**Listing**:
#####
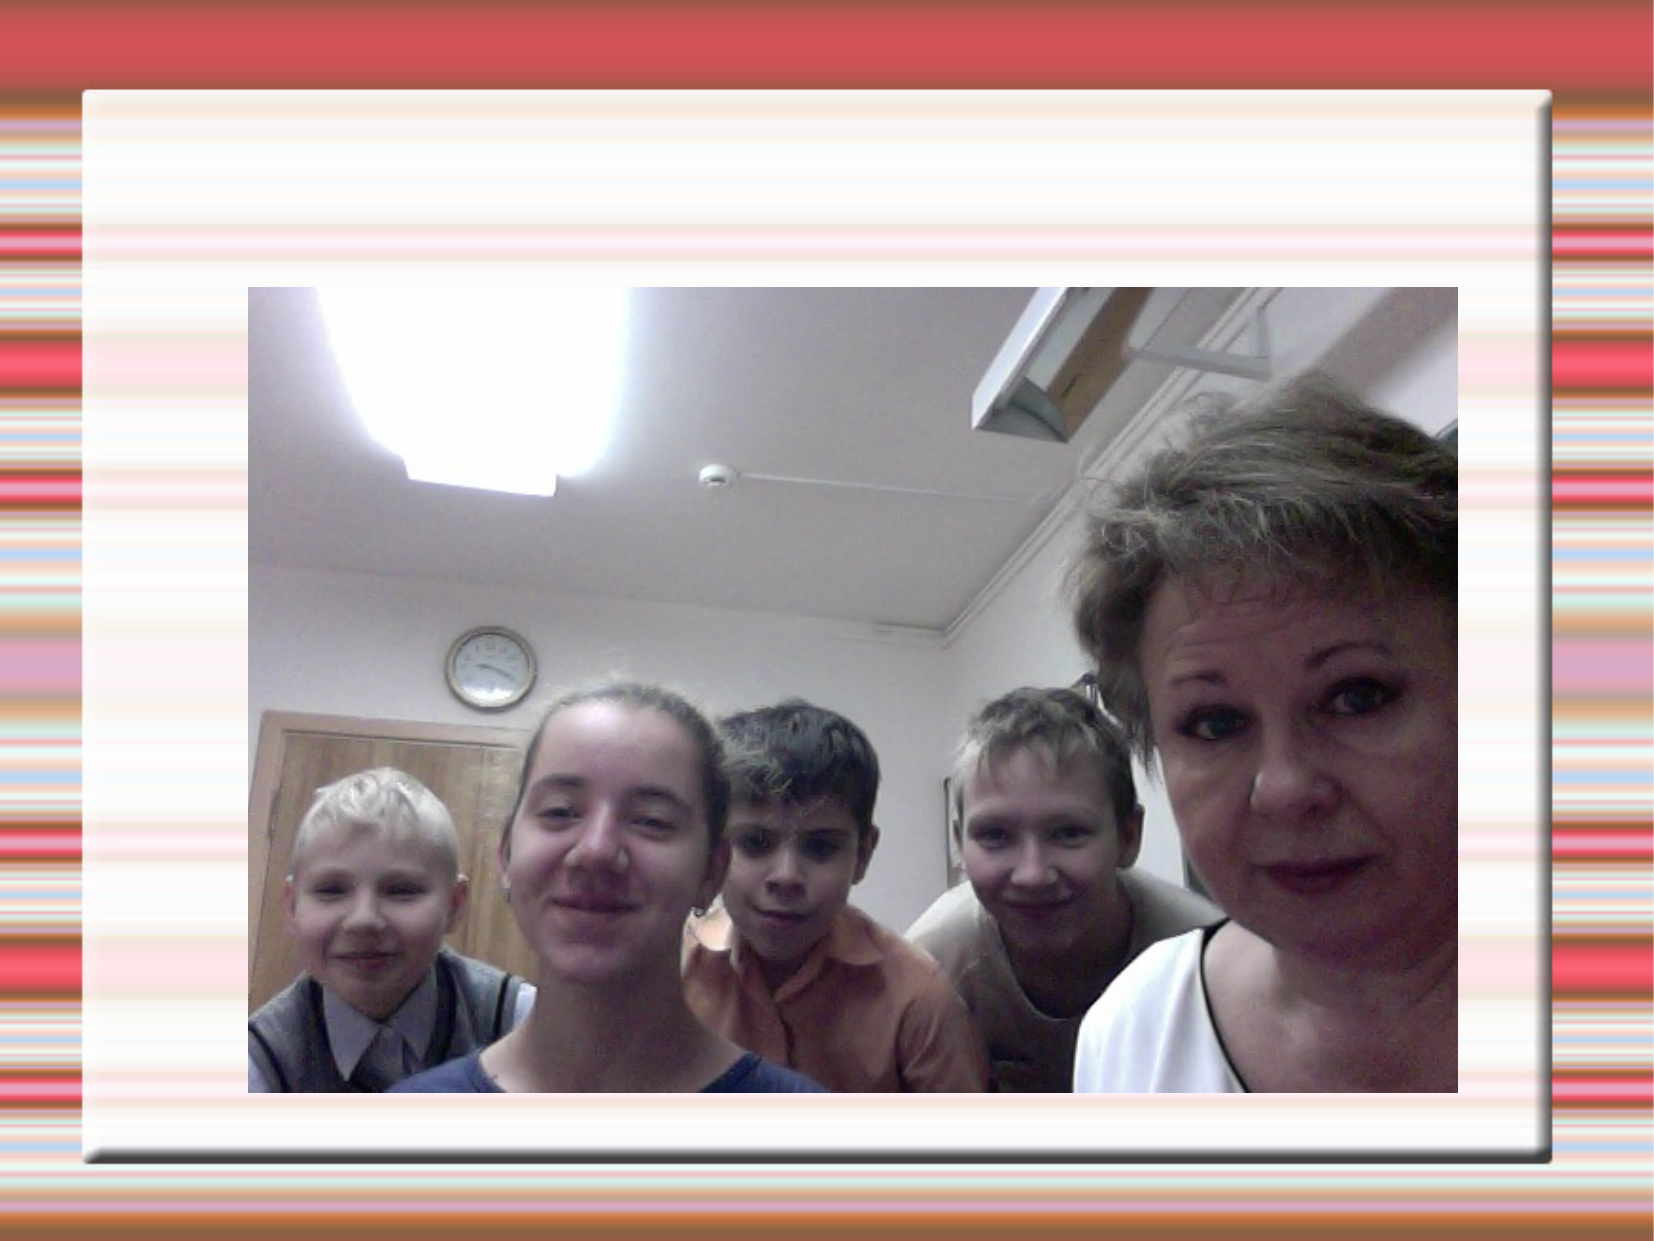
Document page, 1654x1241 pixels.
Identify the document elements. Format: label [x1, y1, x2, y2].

picture [248, 287, 1458, 1093]
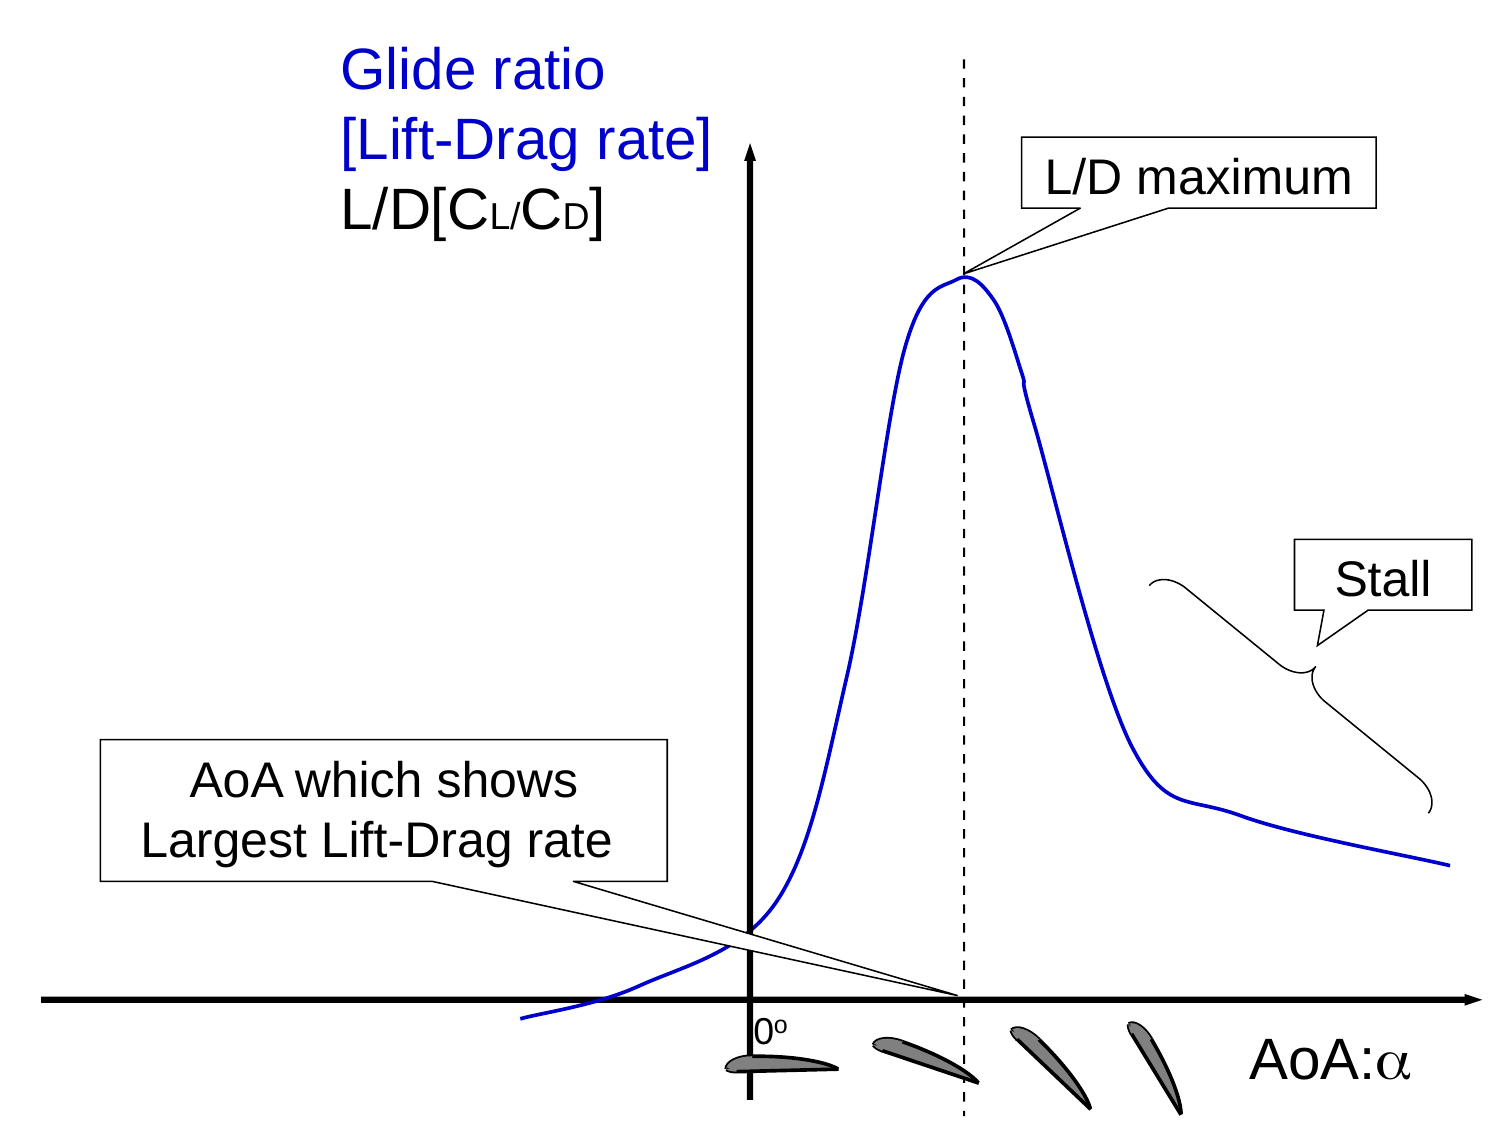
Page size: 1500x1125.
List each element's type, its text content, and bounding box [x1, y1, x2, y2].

text_box Stall [1294, 539, 1472, 646]
text_box [873, 1038, 966, 1076]
text_box AoA which shows Largest Lift-Drag rate [100, 739, 958, 996]
text_box AoA:a [1234, 1014, 1427, 1099]
text_box [726, 1056, 825, 1072]
text_box L/D maximum [963, 137, 1377, 274]
text_box Glide ratio [Lift-Drag rate] L/D[CL/CD] [326, 24, 857, 249]
text_box [1128, 1023, 1177, 1103]
text_box 0o [738, 999, 833, 1060]
text_box [1011, 1028, 1083, 1098]
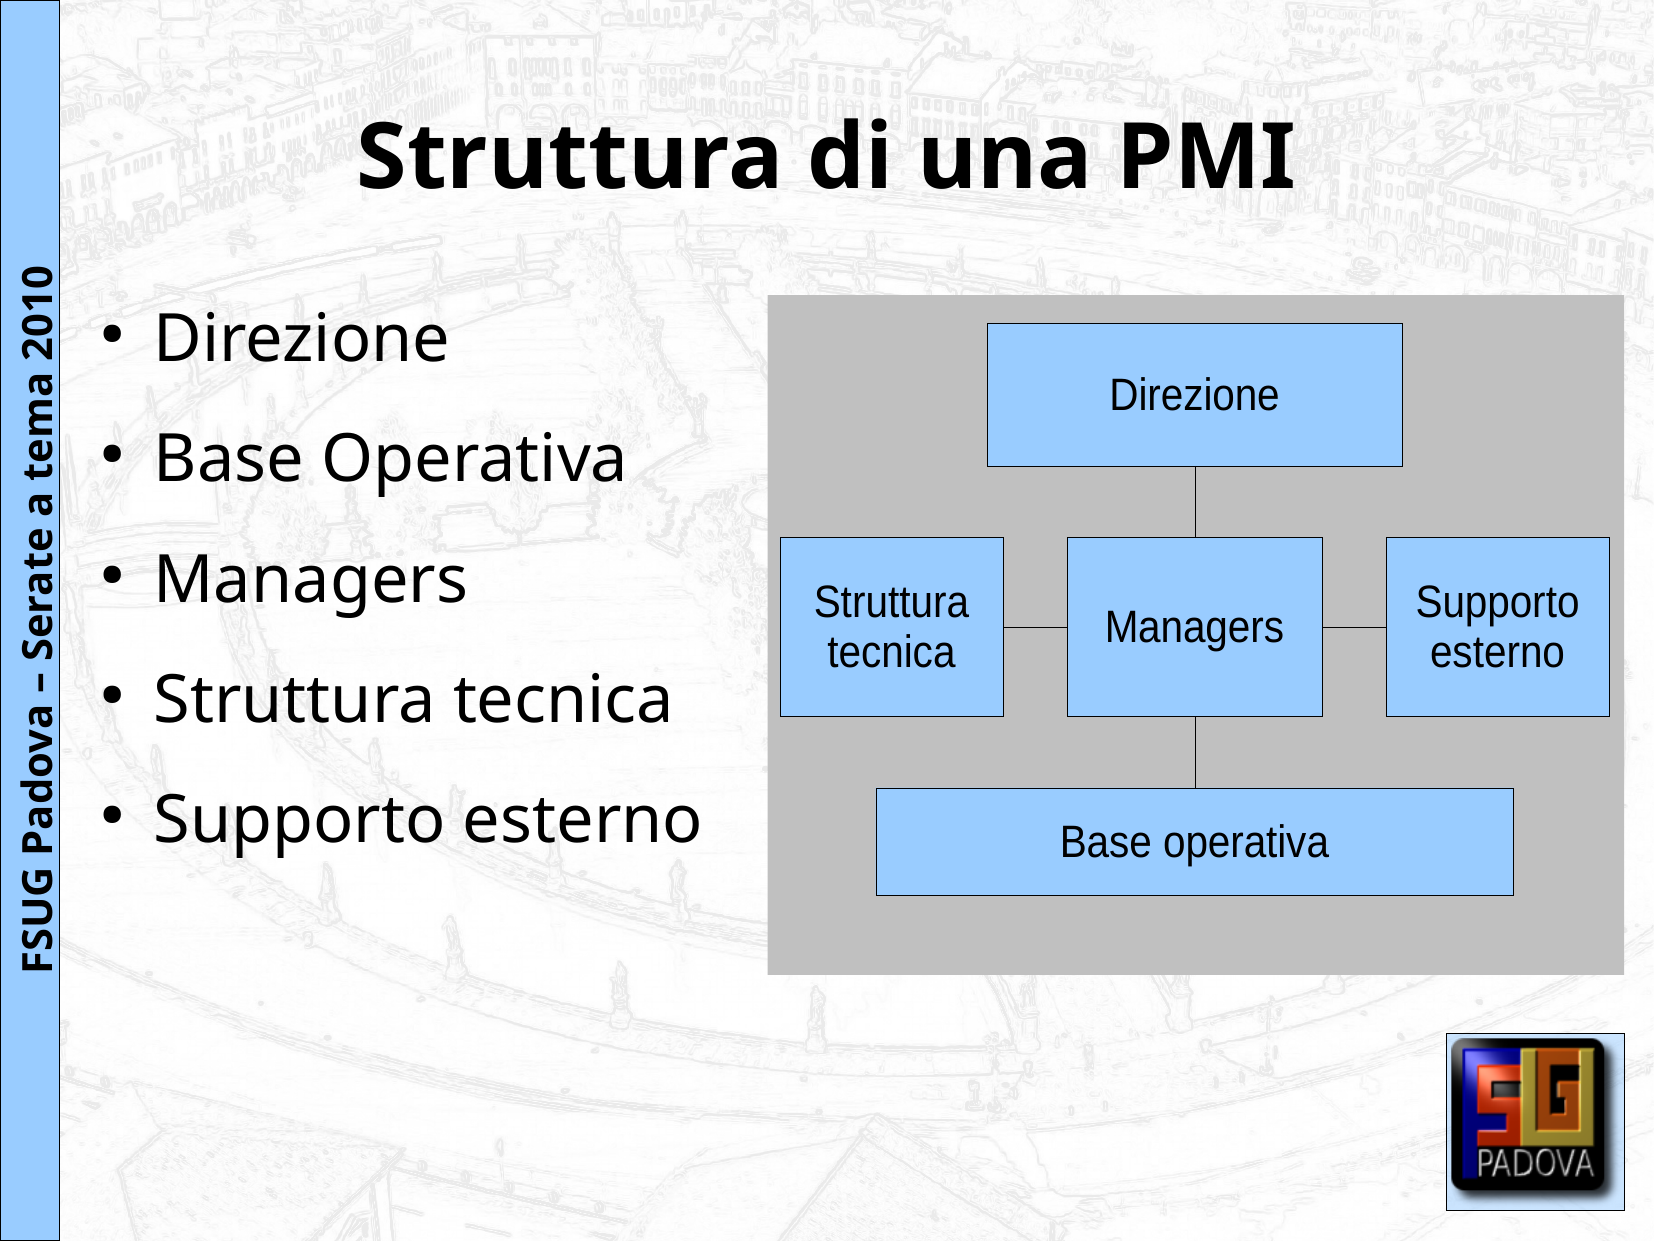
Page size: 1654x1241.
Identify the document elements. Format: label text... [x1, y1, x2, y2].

list Direzione Base Operativa Managers Struttura tecnica Supporto esterno [82, 290, 1004, 1109]
title Struttura di una PMI [82, 49, 1571, 257]
text_box FSUG Padova – Serate a tema 2010 [0, 0, 60, 1241]
picture [60, 0, 1654, 1241]
chart [767, 295, 1625, 975]
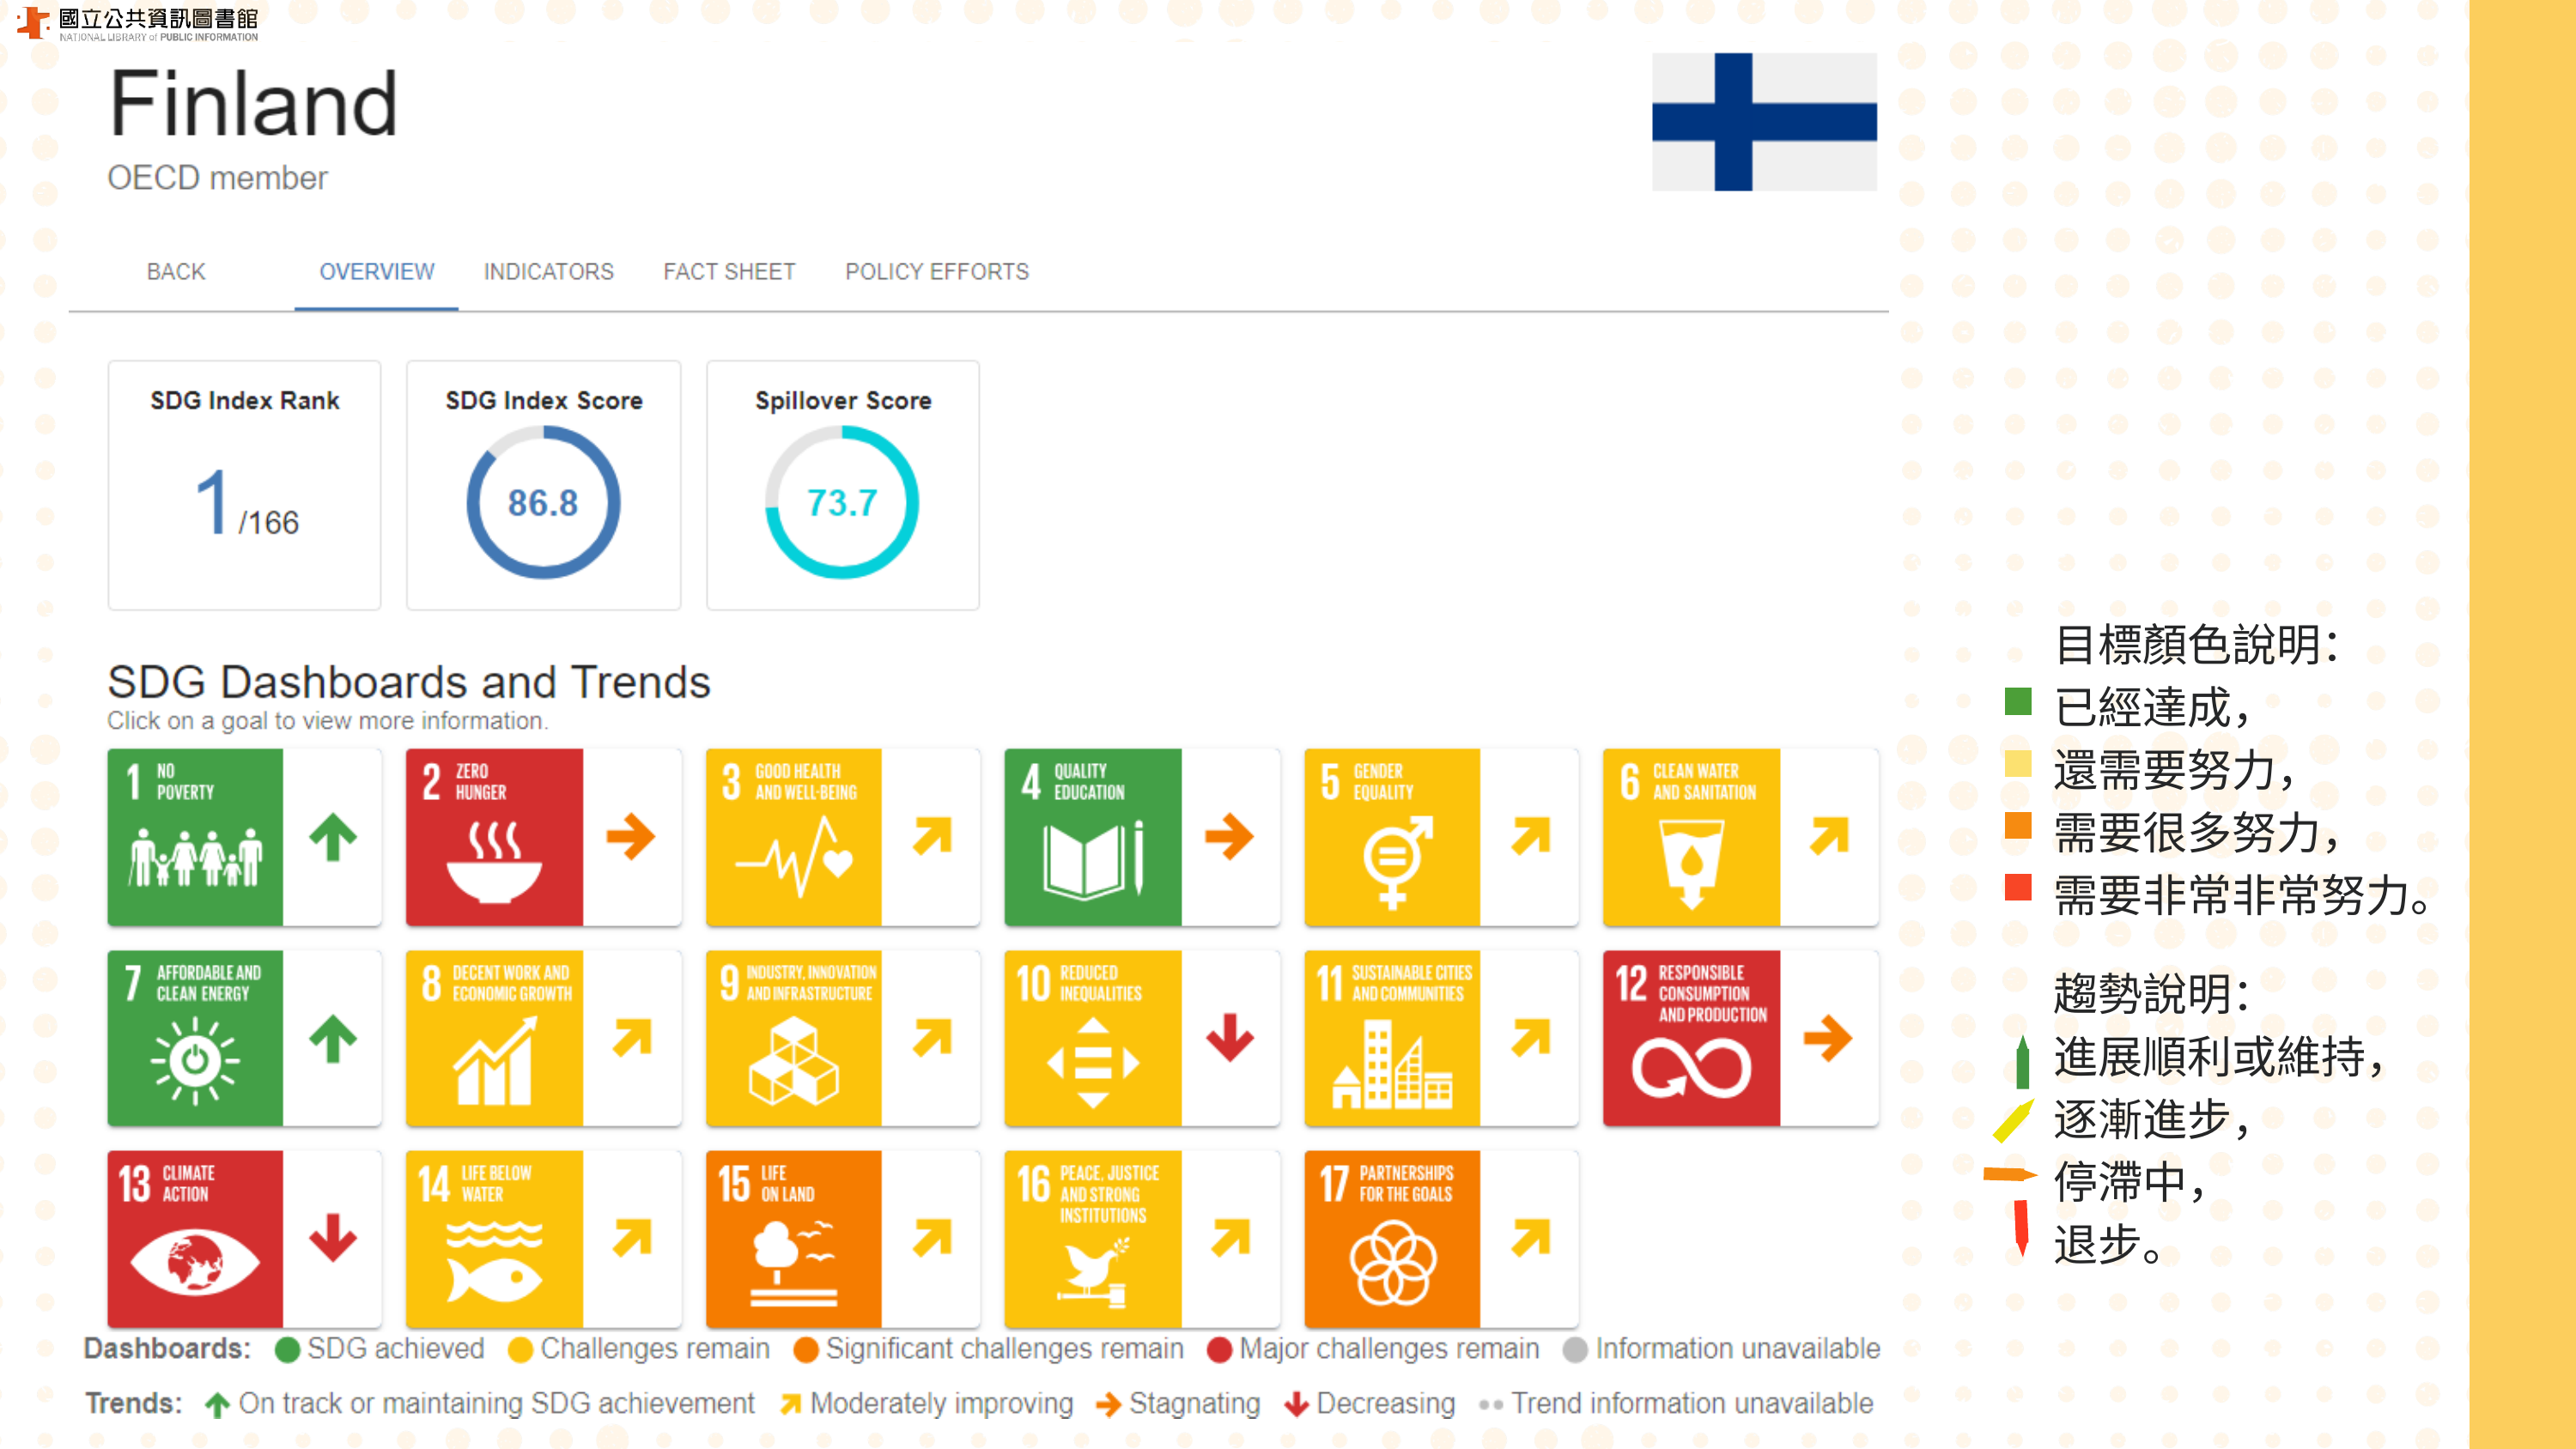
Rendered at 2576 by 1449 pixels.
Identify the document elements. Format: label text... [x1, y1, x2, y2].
#####
**Given task**: Return all the records above verbatim, leaving the pictures out.

**Correct response**:
Document page, 1654x1241 pixels.
Identify the document elements. Format: label [x1, y1, x2, y2].

picture [248, 287, 1458, 1093]
Page size: 1500x1125.
List each element's type, its text content, and bounding box [x1, y1, x2, y2].

text_box Stall [1294, 539, 1472, 646]
text_box [873, 1038, 966, 1076]
text_box AoA which shows Largest Lift-Drag rate [100, 739, 958, 996]
text_box AoA:a [1234, 1014, 1427, 1099]
text_box [726, 1056, 825, 1072]
text_box L/D maximum [963, 137, 1377, 274]
text_box Glide ratio [Lift-Drag rate] L/D[CL/CD] [326, 24, 857, 249]
text_box [1128, 1023, 1177, 1103]
text_box 0o [738, 999, 833, 1060]
text_box [1011, 1028, 1083, 1098]
Page size: 1654x1241.
Identify the document elements. Format: label text... [x1, y1, x2, y2].

list Direzione Base Operativa Managers Struttura tecnica Supporto esterno [82, 290, 1004, 1109]
title Struttura di una PMI [82, 49, 1571, 257]
text_box FSUG Padova – Serate a tema 2010 [0, 0, 60, 1241]
picture [60, 0, 1654, 1241]
chart [767, 295, 1625, 975]
Rendered at 2576 by 1449 pixels.
Identify the document elements. Format: label text... [x1, y1, x2, y2].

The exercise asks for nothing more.